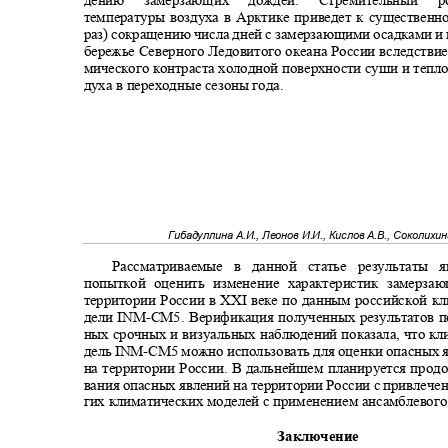
дению замерзающих дождей. Стремительны
температуры воздуха в Арктике приведет к существен
раз) сокращению числа дней с замерзающими осадками и
бережье Северного Ледовитого океана России вследстви
мического контраста холодной поверхности суши и тепл
духа в переходные сезоны года.
Гибадуллина А.И., Леонов И.И., Кислов А.В., Соколихи
Рассматриваемые в данной статье результаты
попыткой оценить изменение характеристик замерз
территории России в
XXI
веке по данным российской к
дели
INM-CM
5. Верификация полученных результатов 
ных срочных и визуальных наблюдений показала, что к
дель
INM-CM
5 можно использовать для оценки опасных
на территории России. В дальнейшем планируется прод
вания опасных явлений на территории России с привлеч
гих климатических моделей с применением ансамблевог
Заключение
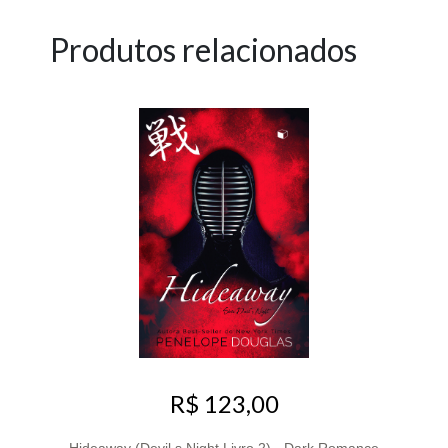
Produtos relacionados
R$ 123,00
Hideaway (Devil s Night Livro 2) - Dark Romance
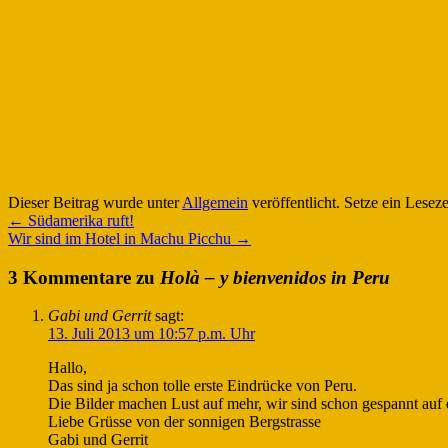
Dieser Beitrag wurde unter
Allgemein
veröffentlicht. Setze ein Lesez
←
Südamerika ruft!
Wir sind im Hotel in Machu Picchu
→
3 Kommentare zu
Holà – y bienvenidos in Peru
Gabi und Gerrit
sagt:
13. Juli 2013 um 10:57 p.m. Uhr
Hallo,
Das sind ja schon tolle erste Eindrücke von Peru.
Die Bilder machen Lust auf mehr, wir sind schon gespannt auf 
Liebe Grüsse von der sonnigen Bergstrasse
Gabi und Gerrit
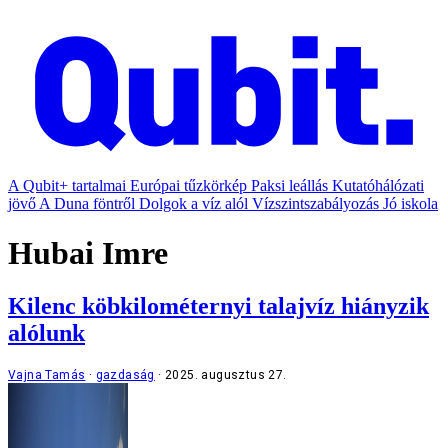
A Qubit+ tartalmai
Európai tűzkörkép
Paksi leállás
Kutatóhálózati
jövő
A Duna föntről
Dolgok a víz alól
Vízszintszabályozás
Jó iskola
Hubai Imre
Kilenc köbkilométernyi talajvíz hiányzik
alólunk
Vajna Tamás
gazdaság
2025. augusztus 27.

-*-

What the task asks ▸ Print the data once more without any change, skipping each picture.

Task solution ▸
дению замерзающих дождей. Стремительны
температуры воздуха в Арктике приведет к существен
раз) сокращению числа дней с замерзающими осадками и
бережье Северного Ледовитого океана России вследстви
мического контраста холодной поверхности суши и тепл
духа в переходные сезоны года.
Гибадуллина А.И., Леонов И.И., Кислов А.В., Соколихи
Рассматриваемые в данной статье результаты
попыткой оценить изменение характеристик замерз
территории России в
XXI
веке по данным российской к
дели
INM-CM
5. Верификация полученных результатов 
ных срочных и визуальных наблюдений показала, что к
дель
INM-CM
5 можно использовать для оценки опасных
на территории России. В дальнейшем планируется прод
вания опасных явлений на территории России с привлеч
гих климатических моделей с применением ансамблевог
Заключение
Produtos relacionados
R$ 123,00
Hideaway (Devil s Night Livro 2) - Dark Romance
Dieser Beitrag wurde unter
Allgemein
veröffentlicht. Setze ein Lesez
←
Südamerika ruft!
Wir sind im Hotel in Machu Picchu
→
3 Kommentare zu
Holà – y bienvenidos in Peru
Gabi und Gerrit
sagt:
13. Juli 2013 um 10:57 p.m. Uhr
Hallo,
Das sind ja schon tolle erste Eindrücke von Peru.
Die Bilder machen Lust auf mehr, wir sind schon gespannt auf 
Liebe Grüsse von der sonnigen Bergstrasse
Gabi und Gerrit
A Qubit+ tartalmai
Európai tűzkörkép
Paksi leállás
Kutatóhálózati
jövő
A Duna föntről
Dolgok a víz alól
Vízszintszabályozás
Jó iskola
Hubai Imre
Kilenc köbkilométernyi talajvíz hiányzik
alólunk
Vajna Tamás
gazdaság
2025. augusztus 27.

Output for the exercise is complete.